Eine der meist diskutierten Fragen ist die nach der Kreativität. Eine auffällige individuelle Gestaltung kann dazu führen, dass Ihre Bewerbung hervorsticht. Sie kann aber auch auf einen übermäßigen Gestaltungsdrang und fehlende Ernsthaftigkeit schließen lasen.  Daher gilt grundsätzlich: Das Verfassen einer erstklassigen Bewerbung ist keine Bastelstunde! Kreative Arbeitsproben sind viel mehr wert als eine kreative Bewerbungsmappe. Ausnahmen bestehen natürlich dann, wenn es sich um sehr junge Unternehmen handelt, die vor allem gestalterisch arbeiten.

Die richtige Reihenfolge

Ein Personalmanager entscheidet häufig in wenigen Minuten darüber, ob Ihre Bewerbung weiter berücksichtigt oder direkt zurückgeschickt wird. Eine der größten Katastrophen ist es daher, wenn er diese knappe Zeit damit verbringen muss, Ihren Lebenslauf zu suchen. Daher gilt: Ihre Bewerbungsunterlagen wollen nicht nur ansprechend präsentiert, sondern auch sinnvoll angeordnet werden. Machen Sie sich also Gedanken darüber, in welcher Reihenfolge Sie Ihre Dokumente darbieten wollen. Ausgangspunkt ist dabei stets eine simple Frage: Bei welcher Anordnung findet sich der Personalchef am besten zurecht? Auf welche Dokumente kommt es für den ersten Eindruck an? Welche spielen erst später eine Rolle? Ganz klar sind Anschreiben und Lebenslauf die ersten Entscheidungskriterien. Bei allen weiteren Unterlagen kommt es vor allem darauf an, dass eine Struktur zu erkennen ist. Bewährt hat sich im übrigen die folgende Reihenfolge:

1. Anschreiben (lose beigelegt!) 2. Deckblatt (wahlweise)
3. Lebenslauf
4. Motivationsschreiben
5. Referenzen
6. Arbeitszeugnisse (chronologisch rückwärts)
7. Zeugnis der Berufsqualifizierung
8. Weiterbildungen und Zertifikate
9. Anlagenverzeichnis (wahlweise)

Je voller die Mappe, desto höher die Chancen?
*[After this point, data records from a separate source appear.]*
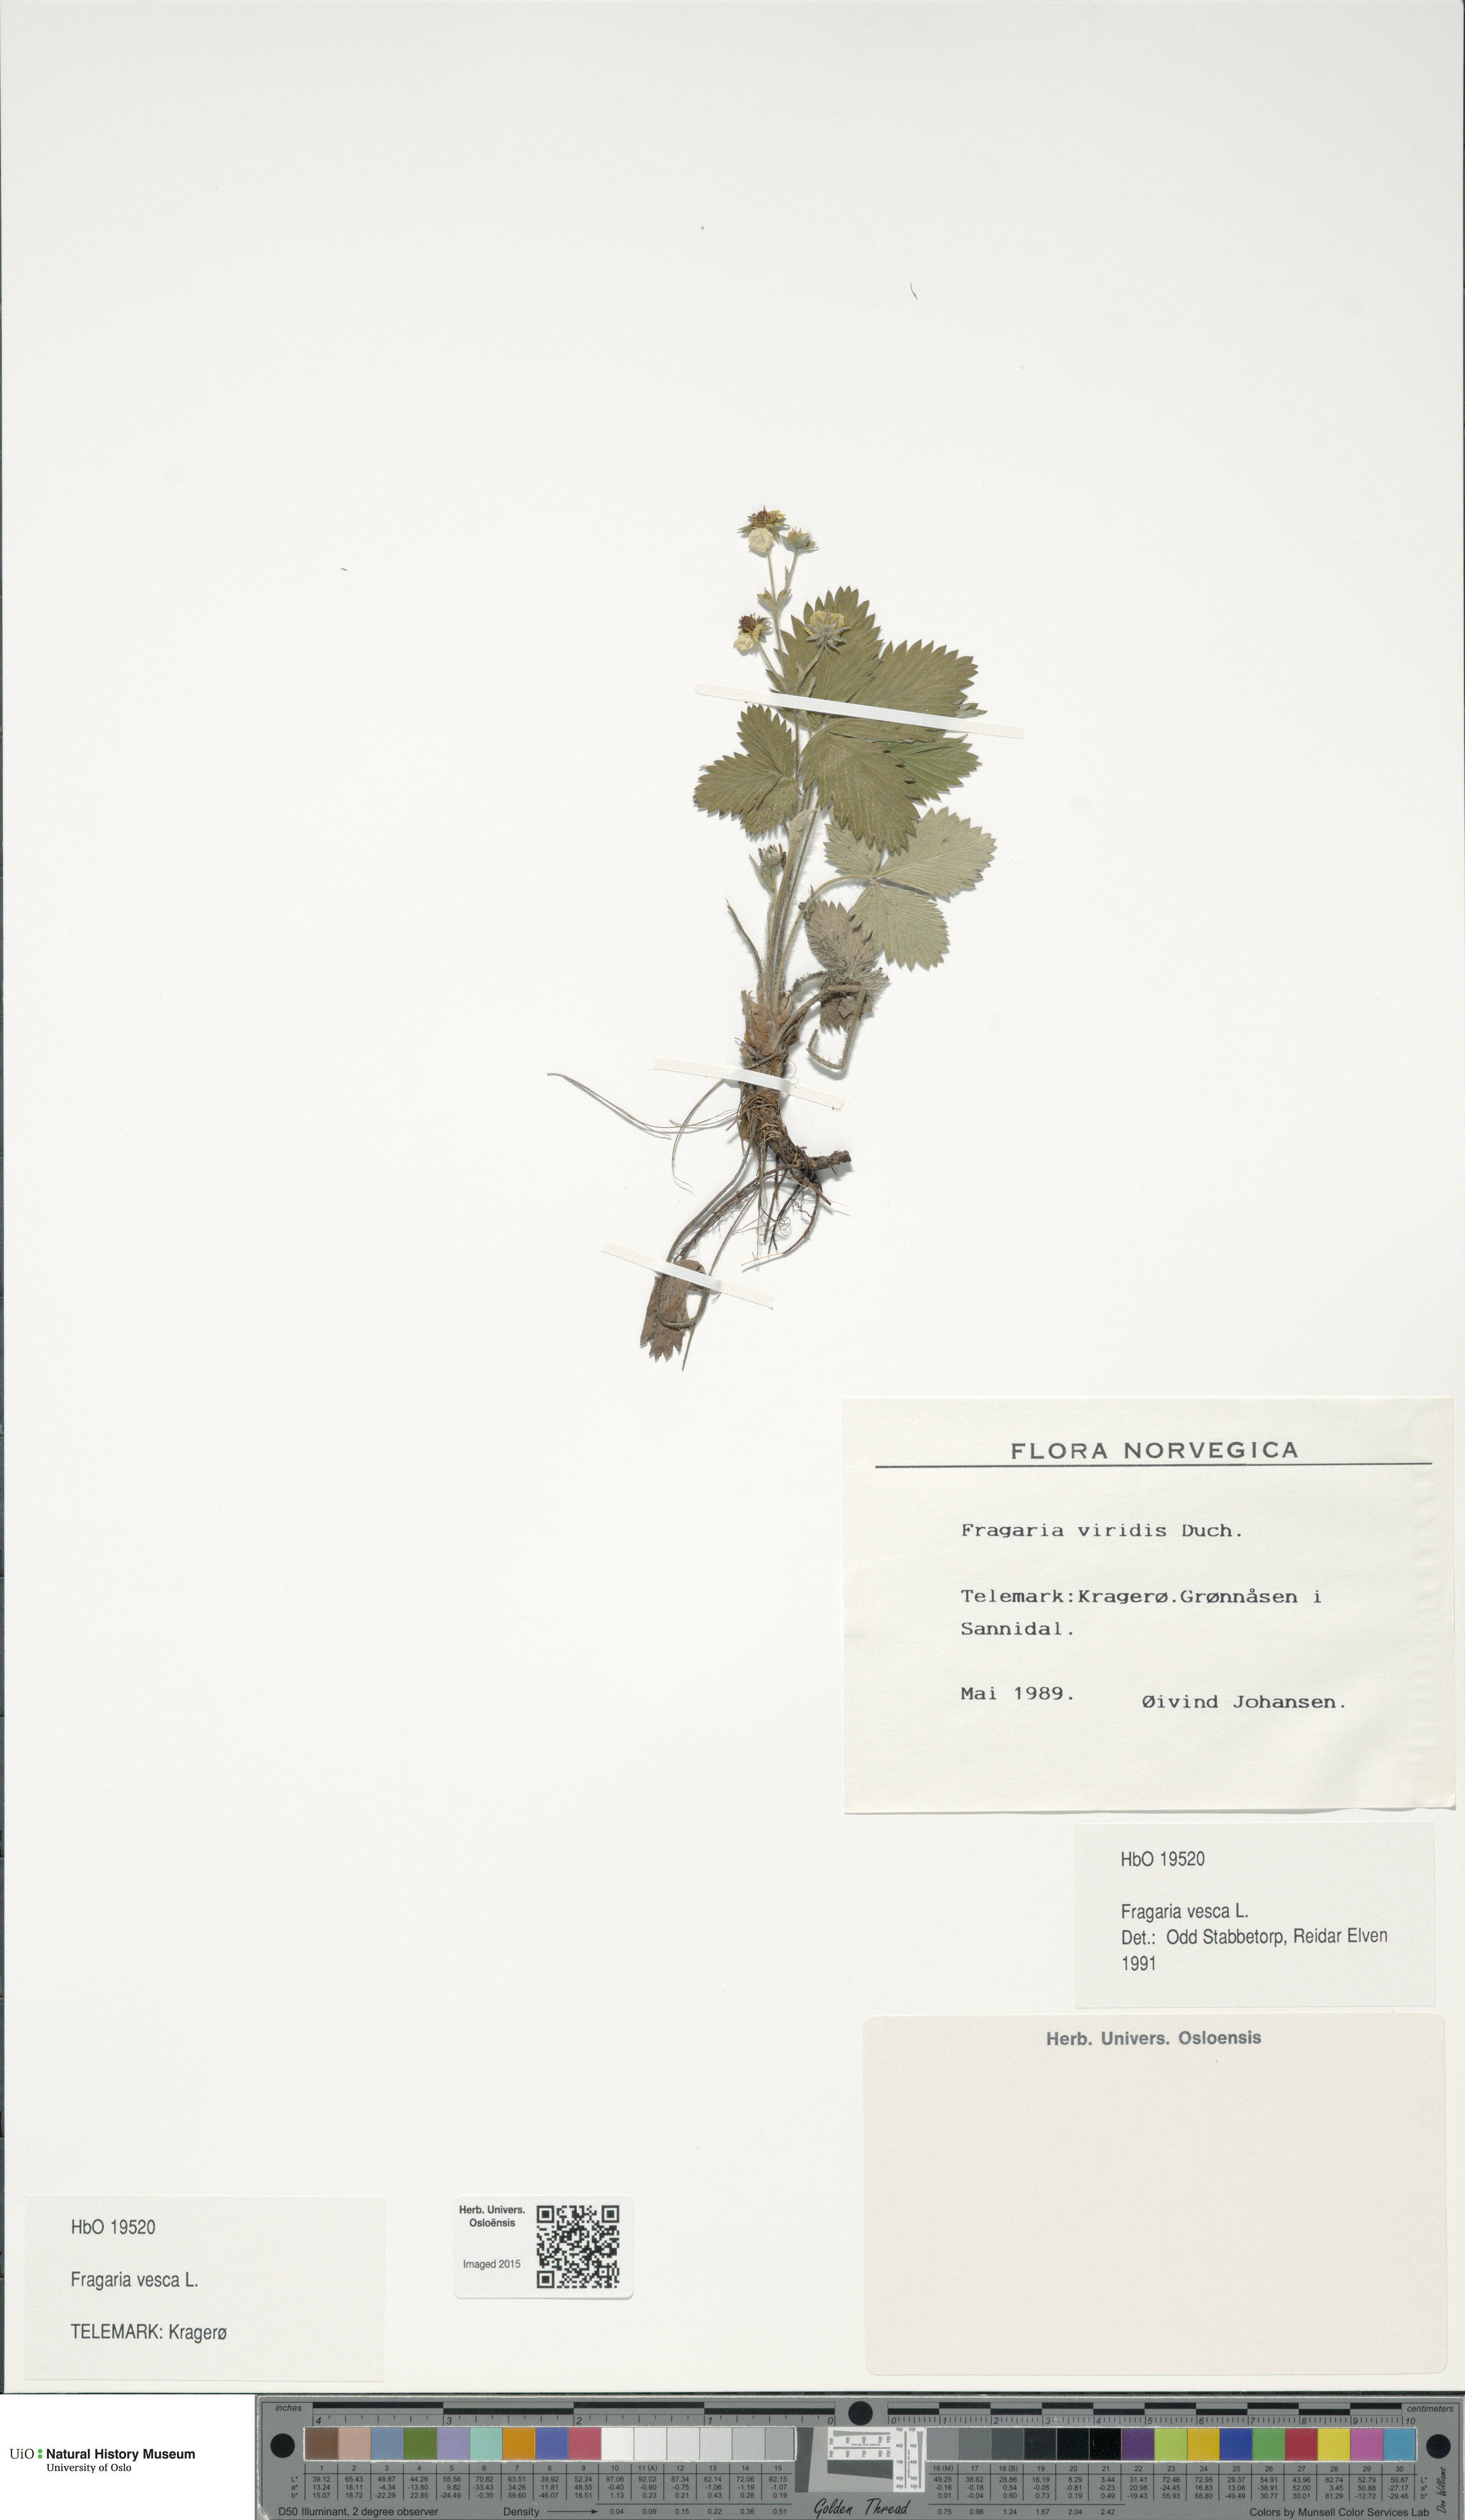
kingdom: Plantae
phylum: Tracheophyta
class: Magnoliopsida
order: Rosales
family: Rosaceae
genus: Fragaria
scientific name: Fragaria vesca
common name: Wild strawberry
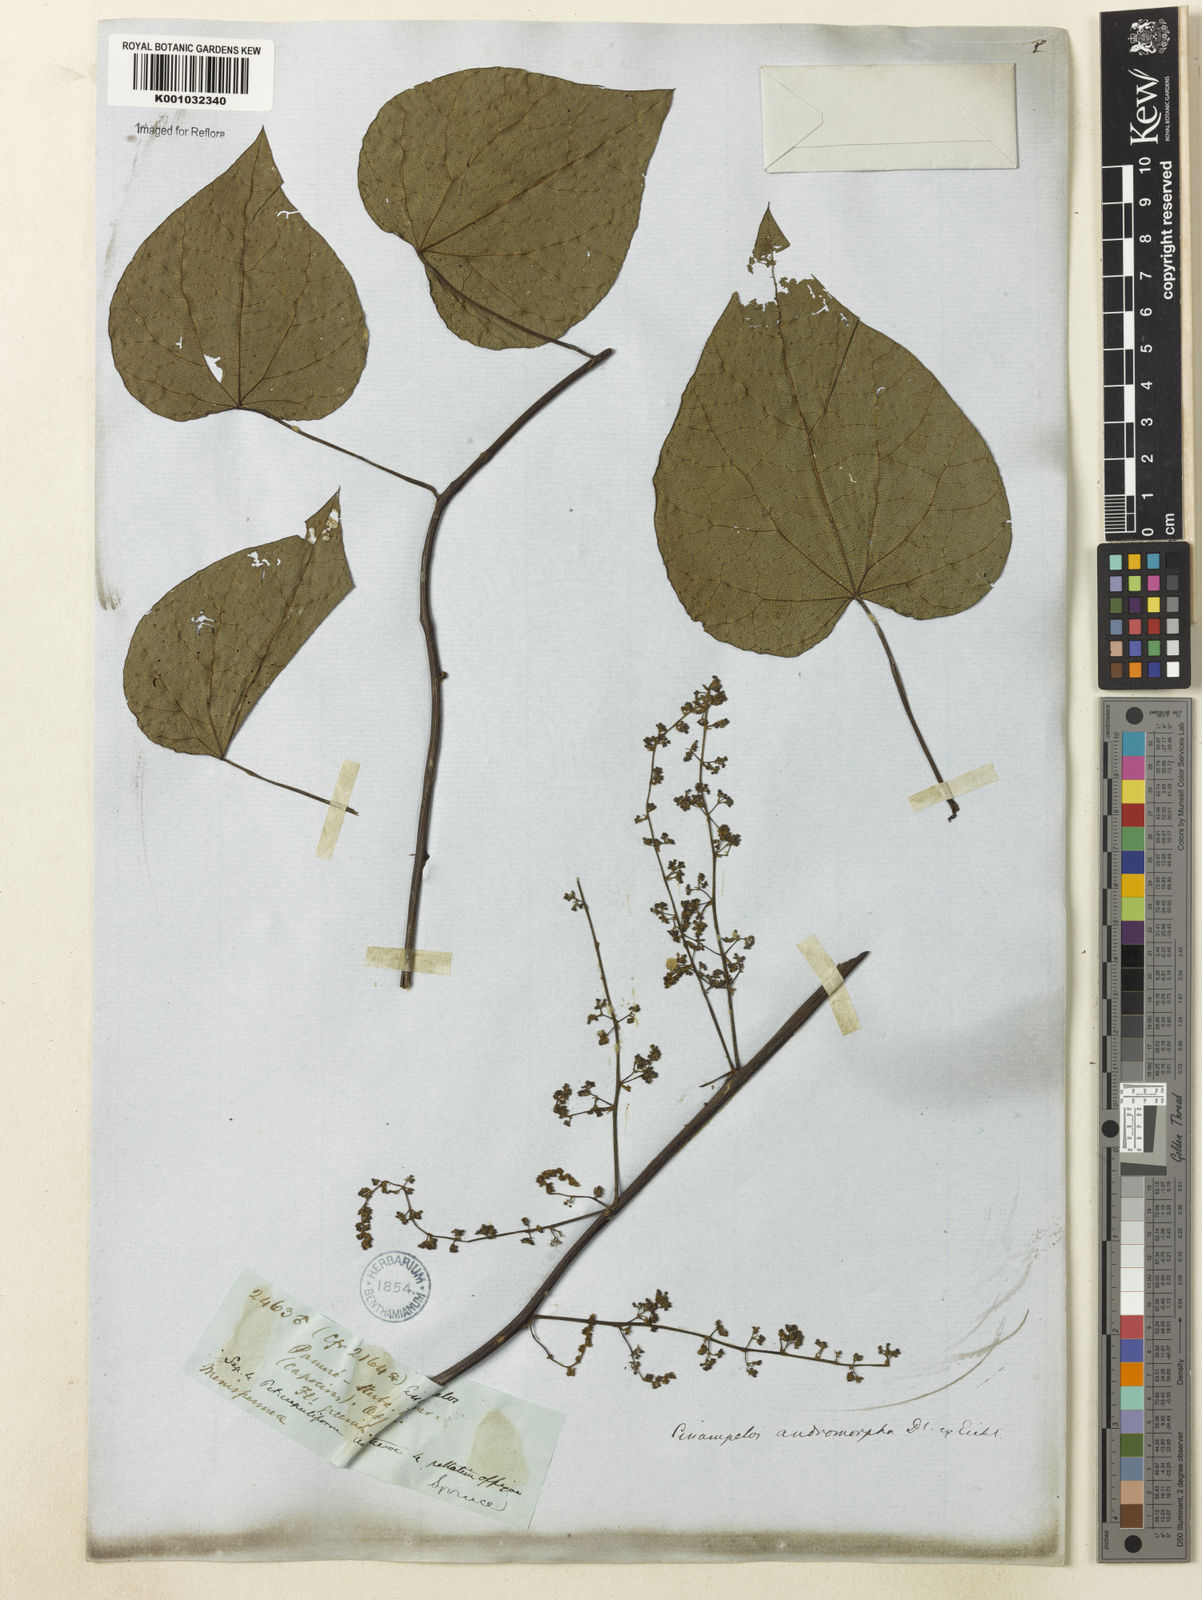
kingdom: Plantae
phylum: Tracheophyta
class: Magnoliopsida
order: Ranunculales
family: Menispermaceae
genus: Cissampelos
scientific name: Cissampelos fasciculata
Man könnte meinen, dass eine besonders dicke Bewerbungsmappe auf besonders viele Qualifikationen des Bewerbers schließen lässt. Aber falsch gedacht: Gefragt ist eine Bewerbungsmappe, bei der sich der Bewerber Gedanken über die Relevanz seiner Zeugnisse, Nachweise etc gemacht hat. Ganz klar gilt natürlich: Alles was in der Stellenausschreibung explizit verlangt wurde, findet auf jeden fall seinen Platz in der Mappe. Bei allen anderen Unterlagen ist je nach dem Einzelfall zu entscheiden. Bei zehn Jahren Berufserfahrung interessiert sich natürlich keiner mehr für das Abiturzeugnis, bei einem Berufseinsteiger unter Umständen schon. Fragen Sie sich also bei jedem Dokument: Was bringt dieser Nachweis dem Personalchef für eine Information bei der Einschätzung meiner Person? Und nur wenn Sie diese Frage beantworten können, kommt das Dokument in Ihre Bewerbungsmappe.